Fourier Transform Algorithms for Spectral Analysis Derived with MACSYMA

The general problem of computing the power spectrum from N samples of a signal x(t) by Fourier Transform (FT) methods is considered. It is commonly, and erroneously, believed that fast (FFT) methods apply efficiently only when N is a power of 2. Instead, I describe several techniques, using MACSYMA, applicable for computing transforms, correlation functions and power spectra that are faster than radix-2 FFTs. I also mention the possibility of a quasi-analytic B-spline method for computing transforms. For these problems, I will illustrate certain systematic techniques to generate optimized FORTRAN code from MACSYMA. One technique uses (1, exp(2πi/3)) as a basis for complex numbers instead of the more familiar (1, exp(πi/2)) to derive radix-3 and radix-6 FFTs without multiplications.
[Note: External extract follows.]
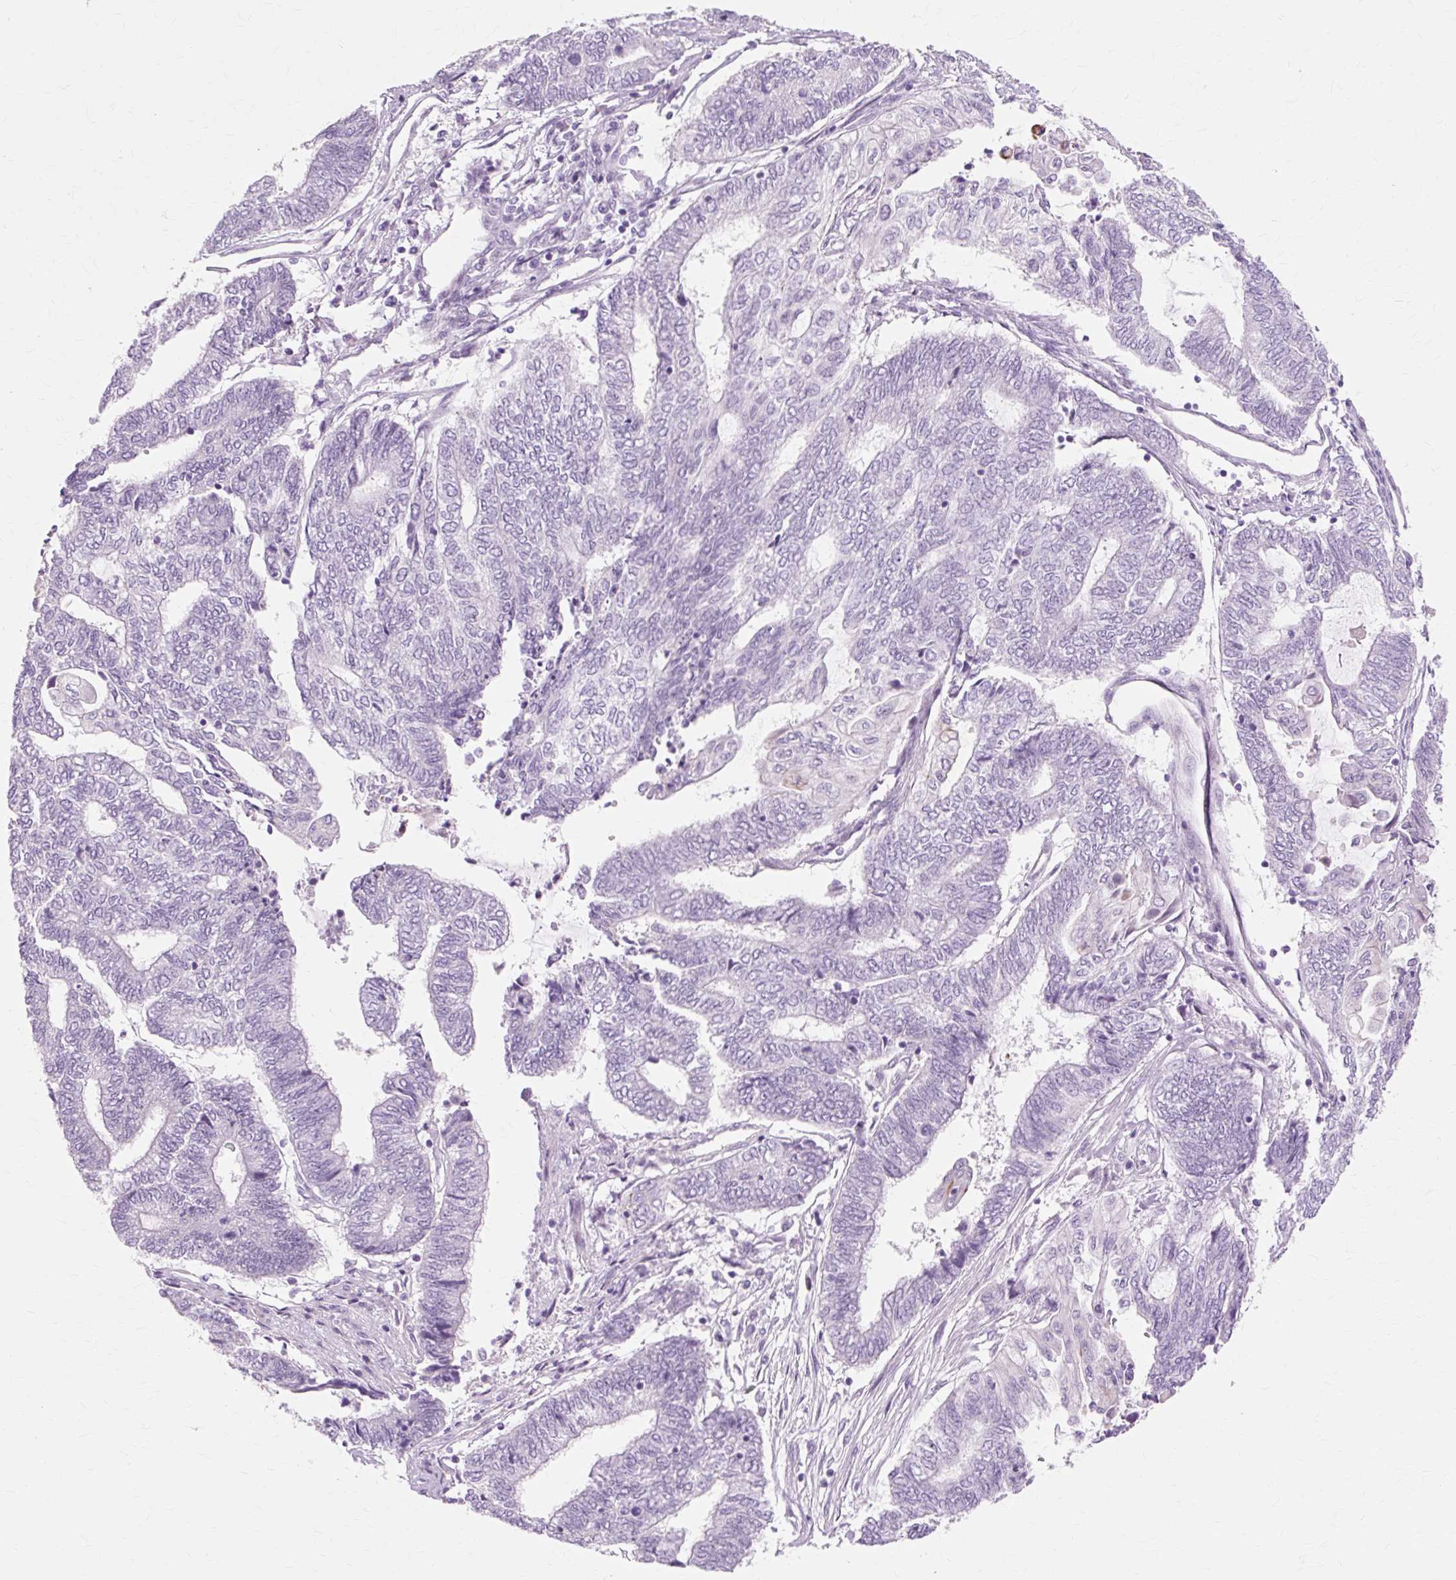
{"staining": {"intensity": "negative", "quantity": "none", "location": "none"}, "tissue": "endometrial cancer", "cell_type": "Tumor cells", "image_type": "cancer", "snomed": [{"axis": "morphology", "description": "Adenocarcinoma, NOS"}, {"axis": "topography", "description": "Uterus"}, {"axis": "topography", "description": "Endometrium"}], "caption": "Human endometrial cancer (adenocarcinoma) stained for a protein using IHC displays no positivity in tumor cells.", "gene": "IRX2", "patient": {"sex": "female", "age": 70}}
A second technique rederives the Good algorithm for computing the discrete Fourier transform when N can be factored into relatively prime factors. Finally, I describe the automatic generation of complete FORTRAN programs within MACSYMA that implement the Good algorithm. Taken together, these automatic program generating examples illustrate several ideas important for further development of general automatic facilities for organizing, documenting, and producing run-time efficient large scale FORTRAN codes.